*HOW TO COMPLETE THIS TASK:*
Rewrite the rows below, changing "Morgenandacht" to "Abendandacht" and keeping everything else the same. Leave out the pictures.

(Transcribed page text)
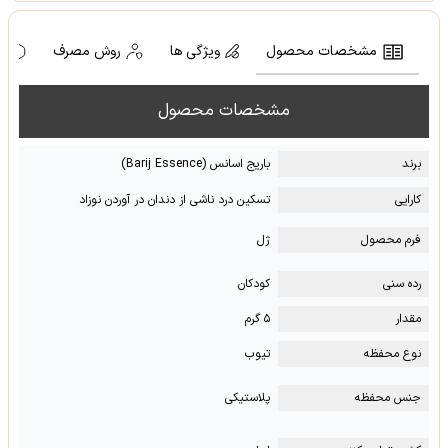
مشخصات محصول
ویژگی ها
روش مصرف
ه
مشخصات محصول
برند
باریج اسانس (Barij Essence)
کارایی
تسکین درد ناشی از دندان در آوردن نوزاد
فرم محصول
ژل
رده سنی
کودکان
مقدار
۵ گرم
نوع محفظه
تیوب
جنس محفظه
پلاستیکی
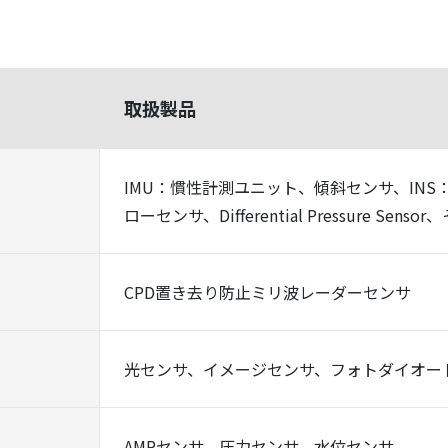
取扱製品
IMU：慣性計測ユニット、傾斜センサ、IN
ローセンサ、Differential Pressure Sens
CPD置き去り防止ミリ波レーダーセンサ
光センサ、イメージセンサ、フォトダイオー
AMRセンサ、圧力センサ、水位センサ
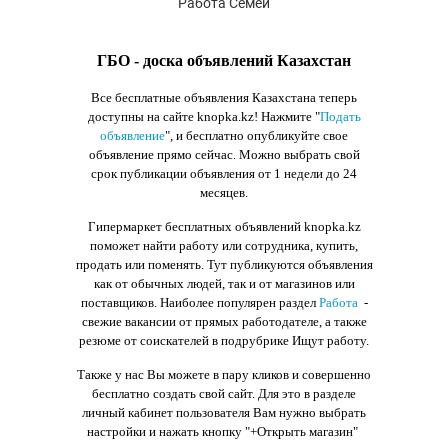
Работа Семей
ГБО - доска объявлений Казахстан
Все бесплатные объявления Казахстана теперь
доступны на сайте knopka.kz
! Нажмите "
Подать
объявление
",
и бесплатно опубликуйте свое
объявление прямо сейчас. Можно выбрать свой
срок публикации объявления от 1 недели до 24
месяцев.
Гипермаркет бесплатных объявлений knopka.kz
поможет найти работу или сотрудника, купить,
продать или поменять. Тут публикуются объявления
как от обычных людей, так и от магазинов или
поставщиков. Наиболее популярен раздел
Работа
-
свежие вакансии от прямых работодателе, а также
резюме от соискателей в подрубрике Ищут работу.
Также у нас Вы можете в пару кликов и совершенно
бесплатно создать свой сайт. Для это в разделе
личный кабинет пользователя Вам нужно выбрать
настройки и нажать кнопку
"+Открыть магазин"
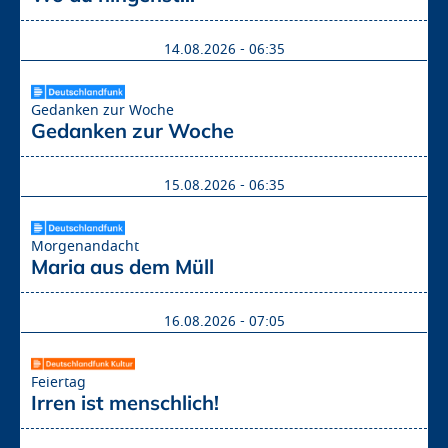
14.08.2026 - 06:35
Gedanken zur Woche
Gedanken zur Woche
15.08.2026 - 06:35
Morgenandacht
Maria aus dem Müll
16.08.2026 - 07:05
Feiertag
Irren ist menschlich!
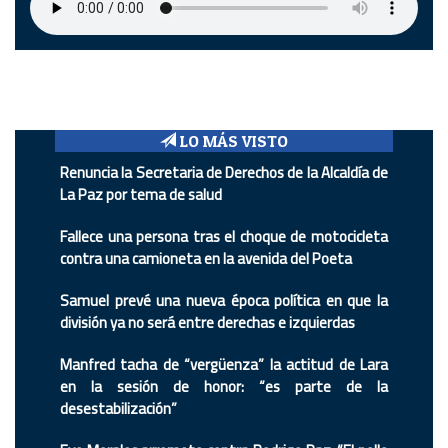
LO MÁS VISTO
Renuncia la Secretaria de Derechos de la Alcaldía de
La Paz por tema de salud
Fallece una persona tras el choque de motocicleta
contra una camioneta en la avenida del Poeta
Samuel prevé una nueva época política en que la
división ya no será entre derechas e izquierdas
Manfred tacha de “vergüenza” la actitud de Lara
en la sesión de honor: “es parte de la
desestabilización”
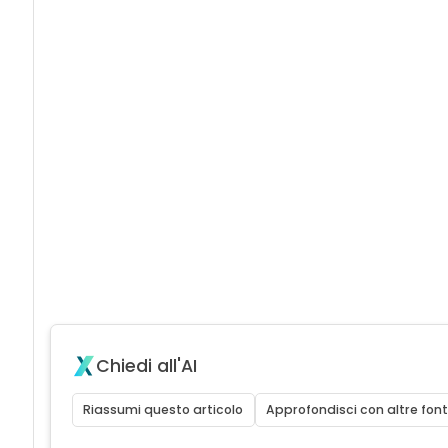
Chiedi all'AI
Riassumi questo articolo
Approfondisci con altre font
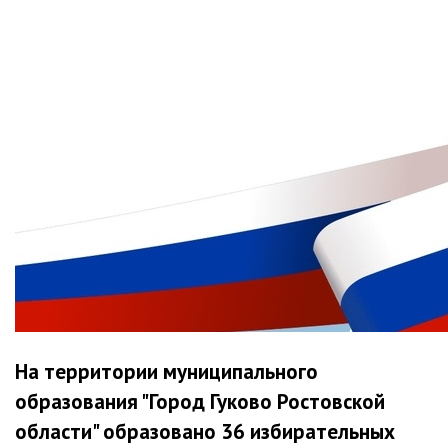
На территории муниципального
образования "Город Гуково Ростовской
области" образовано 36 избирательных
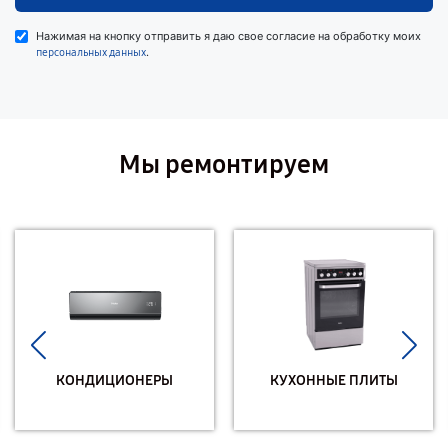
Нажимая на кнопку отправить я даю свое согласие на обработку моих
.
персональных данных
Мы ремонтируем
КОНДИЦИОНЕРЫ
КУХОННЫЕ ПЛИТЫ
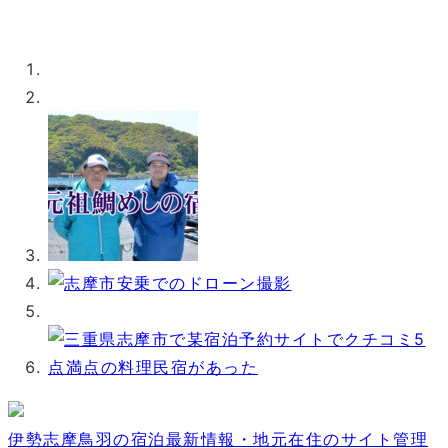
伊勢志摩鳥羽の宿泊最新情報・地元在住のサイト管理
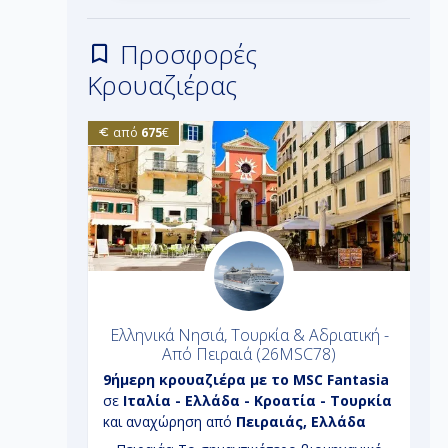
Προσφορές
Κρουαζιέρας
από
675
€
 3 ημέρες
Ελληνικά Νησιά, Τουρκία & Αδριατική -
Από Πειραιά (26MSC78)
tyal
9ήμερη
κρουαζιέρα με το
MSC Fantasia
7
και
σε
Ιταλία - Ελλάδα - Κροατία - Τουρκία
J
και αναχώρηση από
Πειραιάς, Ελλάδα
Μ
α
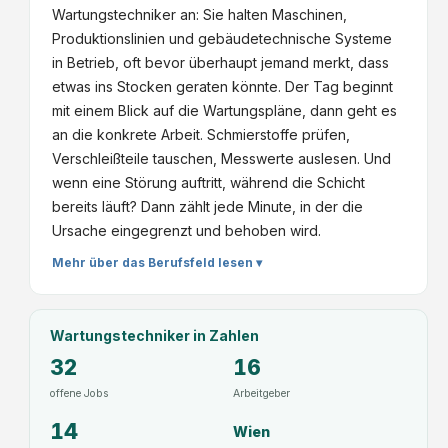
Wartungstechniker an: Sie halten Maschinen,
Produktionslinien und gebäudetechnische Systeme
in Betrieb, oft bevor überhaupt jemand merkt, dass
etwas ins Stocken geraten könnte. Der Tag beginnt
mit einem Blick auf die Wartungspläne, dann geht es
an die konkrete Arbeit. Schmierstoffe prüfen,
Verschleißteile tauschen, Messwerte auslesen. Und
wenn eine Störung auftritt, während die Schicht
bereits läuft? Dann zählt jede Minute, in der die
Ursache eingegrenzt und behoben wird.
Mehr über das Berufsfeld lesen ▾
Wartungstechniker
in Zahlen
32
16
offene Jobs
Arbeitgeber
14
Wien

*WRITTEN RESPONSE:*
مشخصات محصول
ویژگی ها
روش مصرف
ه
مشخصات محصول
برند
باریج اسانس (Barij Essence)
کارایی
تسکین درد ناشی از دندان در آوردن نوزاد
فرم محصول
ژل
رده سنی
کودکان
مقدار
۵ گرم
نوع محفظه
تیوب
جنس محفظه
پلاستیکی
取扱製品
IMU：慣性計測ユニット、傾斜センサ、IN
ローセンサ、Differential Pressure Sens
CPD置き去り防止ミリ波レーダーセンサ
光センサ、イメージセンサ、フォトダイオー
AMRセンサ、圧力センサ、水位センサ
Работа Семей
ГБО - доска объявлений Казахстан
Все бесплатные объявления Казахстана теперь
доступны на сайте knopka.kz
! Нажмите "
Подать
объявление
",
и бесплатно опубликуйте свое
объявление прямо сейчас. Можно выбрать свой
срок публикации объявления от 1 недели до 24
месяцев.
Гипермаркет бесплатных объявлений knopka.kz
поможет найти работу или сотрудника, купить,
продать или поменять. Тут публикуются объявления
как от обычных людей, так и от магазинов или
поставщиков. Наиболее популярен раздел
Работа
-
свежие вакансии от прямых работодателе, а также
резюме от соискателей в подрубрике Ищут работу.
Также у нас Вы можете в пару кликов и совершенно
бесплатно создать свой сайт. Для это в разделе
личный кабинет пользователя Вам нужно выбрать
настройки и нажать кнопку
"+Открыть магазин"
14.08.2026 - 06:35
Gedanken zur Woche
Gedanken zur Woche
15.08.2026 - 06:35
Abendandacht
Maria aus dem Müll
16.08.2026 - 07:05
Feiertag
Irren ist menschlich!
LO MÁS VISTO
Renuncia la Secretaria de Derechos de la Alcaldía de
La Paz por tema de salud
Fallece una persona tras el choque de motocicleta
contra una camioneta en la avenida del Poeta
Samuel prevé una nueva época política en que la
división ya no será entre derechas e izquierdas
Manfred tacha de “vergüenza” la actitud de Lara
en la sesión de honor: “es parte de la
desestabilización”
Chiedi all'AI
Riassumi questo articolo
Approfondisci con altre font
На территории муниципального
образования "Город Гуково Ростовской
области" образовано 36 избирательных
Нажимая на кнопку отправить я даю свое согласие на обработку моих
.
персональных данных
Мы ремонтируем
КОНДИЦИОНЕРЫ
КУХОННЫЕ ПЛИТЫ
伊勢志摩鳥羽の宿泊最新情報・地元在住のサイト管理
Προσφορές
Κρουαζιέρας
από
675
€
 3 ημέρες
Ελληνικά Νησιά, Τουρκία & Αδριατική -
Από Πειραιά (26MSC78)
tyal
9ήμερη
κρουαζιέρα με το
MSC Fantasia
7
και
σε
Ιταλία - Ελλάδα - Κροατία - Τουρκία
J
και αναχώρηση από
Πειραιάς, Ελλάδα
Μ
α
Wartungstechniker an: Sie halten Maschinen,
Produktionslinien und gebäudetechnische Systeme
in Betrieb, oft bevor überhaupt jemand merkt, dass
etwas ins Stocken geraten könnte. Der Tag beginnt
mit einem Blick auf die Wartungspläne, dann geht es
an die konkrete Arbeit. Schmierstoffe prüfen,
Verschleißteile tauschen, Messwerte auslesen. Und
wenn eine Störung auftritt, während die Schicht
bereits läuft? Dann zählt jede Minute, in der die
Ursache eingegrenzt und behoben wird.
Mehr über das Berufsfeld lesen ▾
Wartungstechniker
in Zahlen
32
16
offene Jobs
Arbeitgeber
14
Wien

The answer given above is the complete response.